Bam. Flanqué à la porte. Elle m’a jeté, ça y est, enfin. La gifle en moins, évidemment, ça aurait été parfait mais bon. On peut pas trop en demander non plus.
Je me retrouve sur le Boulevard Saint Germain. Merde, un dimanche soir, à minuit, il n’y a rien à faire dans le secteur. Rien d’ouvert, même le Macdo a rangé ses tables. Je grille une clope. Ca, c’est toujours le geste un peu stylé, typique du mec qui se retrouve en solo dans la rue, et qui a besoin de se donner une contenance. Bouffée de fumée âcre dans la bouche. Mmh, ça fait du bien, même si ça fait du mal, dans le fond. Un peu comme les mauvaises histoires d’amour.
Punaise, ce que je viens de dire est d’un cliché profond. Direction le Boul’ Mich’, j’aurai les idées un peu plus claires. Ou pas. En fait, peu importe. Je rabats le col de mon manteau sur mes joues. Dans le genre brun ténébreux, qui rase les murs une cigarette à la bouche, c’est pas mal. J’ai du style, je suis à Paris, il fait nuit, il ne pleut même pas. Je suis célibataire, la vie est belle.
Bon. Peut-être que mes pompes sont un peu lourdes. Pleine de l’eau des larmes de celle qui m’a rendu la liberté. Faut dire que je n’y suis pas allé de main morte… Coucher avec sa meilleure amie, il fallait le faire. En même temps… en même temps. Je ne suis pas le seul fautif dans l’affaire. C’est presque elle qui l’a réclamé. Que dis-je : c’est presque elles qui l’ont réclamé. Fallait pas me lancer le couplet du : faut que tu plaises absolument à ma super copine sinon je te largue. Faut que tu la consoles parce qu’elle vient de se faire jeter. Faut que tu la rassures ; elle a besoin d’un mec avec un avis objectif pour lui faire comprendre qu’elle n’est pas une pauvre loque. Ok, ok, je veux bien jouer les bons samaritains, mais franchement, quelles sont les limites ? Il faut bien que j’y gagne quelque chose, je sais pas. A force de me coller sa pote dans mes basques, moi, j’ai pas pu m’empêcher d’être trop sympa. Et puis sa pote, hein, elle n’avait qu’à pas aussi me demander plus qu’il n’aurait fallu que je donne. Tant pis. Tout le monde est fautif.

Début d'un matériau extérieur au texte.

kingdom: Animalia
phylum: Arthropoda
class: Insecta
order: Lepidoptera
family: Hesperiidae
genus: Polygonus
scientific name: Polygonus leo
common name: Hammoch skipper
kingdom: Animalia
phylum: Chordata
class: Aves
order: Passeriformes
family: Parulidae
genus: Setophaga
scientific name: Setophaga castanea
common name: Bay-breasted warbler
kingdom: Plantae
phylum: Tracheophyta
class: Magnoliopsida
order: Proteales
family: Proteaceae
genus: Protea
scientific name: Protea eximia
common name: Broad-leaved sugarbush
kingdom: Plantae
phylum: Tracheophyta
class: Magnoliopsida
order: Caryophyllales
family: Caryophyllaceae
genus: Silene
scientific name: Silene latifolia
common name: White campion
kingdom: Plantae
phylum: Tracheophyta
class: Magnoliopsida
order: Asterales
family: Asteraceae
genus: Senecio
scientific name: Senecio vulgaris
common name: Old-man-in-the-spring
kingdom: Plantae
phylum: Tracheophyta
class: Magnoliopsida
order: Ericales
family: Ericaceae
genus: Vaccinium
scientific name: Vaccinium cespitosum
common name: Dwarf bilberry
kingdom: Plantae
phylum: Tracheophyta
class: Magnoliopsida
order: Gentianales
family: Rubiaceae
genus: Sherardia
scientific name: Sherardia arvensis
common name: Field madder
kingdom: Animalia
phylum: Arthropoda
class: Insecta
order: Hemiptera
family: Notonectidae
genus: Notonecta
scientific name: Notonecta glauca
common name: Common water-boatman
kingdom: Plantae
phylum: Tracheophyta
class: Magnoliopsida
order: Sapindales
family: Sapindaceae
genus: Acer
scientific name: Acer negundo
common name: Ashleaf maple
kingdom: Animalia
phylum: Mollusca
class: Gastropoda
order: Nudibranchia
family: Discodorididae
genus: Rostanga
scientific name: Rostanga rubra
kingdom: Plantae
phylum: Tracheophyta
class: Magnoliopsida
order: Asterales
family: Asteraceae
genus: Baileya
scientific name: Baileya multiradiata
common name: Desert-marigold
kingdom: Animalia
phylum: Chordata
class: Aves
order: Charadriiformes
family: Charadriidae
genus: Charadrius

Me voilà sur les quais. Ah, bon dieu, ça fait du bien d’être là. Les lumières, le fleuve, la lune qui crachote son reflet sur l’eau, c’est beau, c’est bon. Quand même, on aura beau dire, Paris ça pue, les gens sont stressés, les gens sont cons, désagréables, chiants, c’est immense, on s’y perd, on a plus de repères et puis… Et puis c’est superbe, bordel ! Paris la nuit, que dire de plus ; même pas besoin d’être un grand auteur pour constater que ça a de la gueule, cette putain de ville, noyée dans l’obscurité, éclairée par des milliers de lumières éparses.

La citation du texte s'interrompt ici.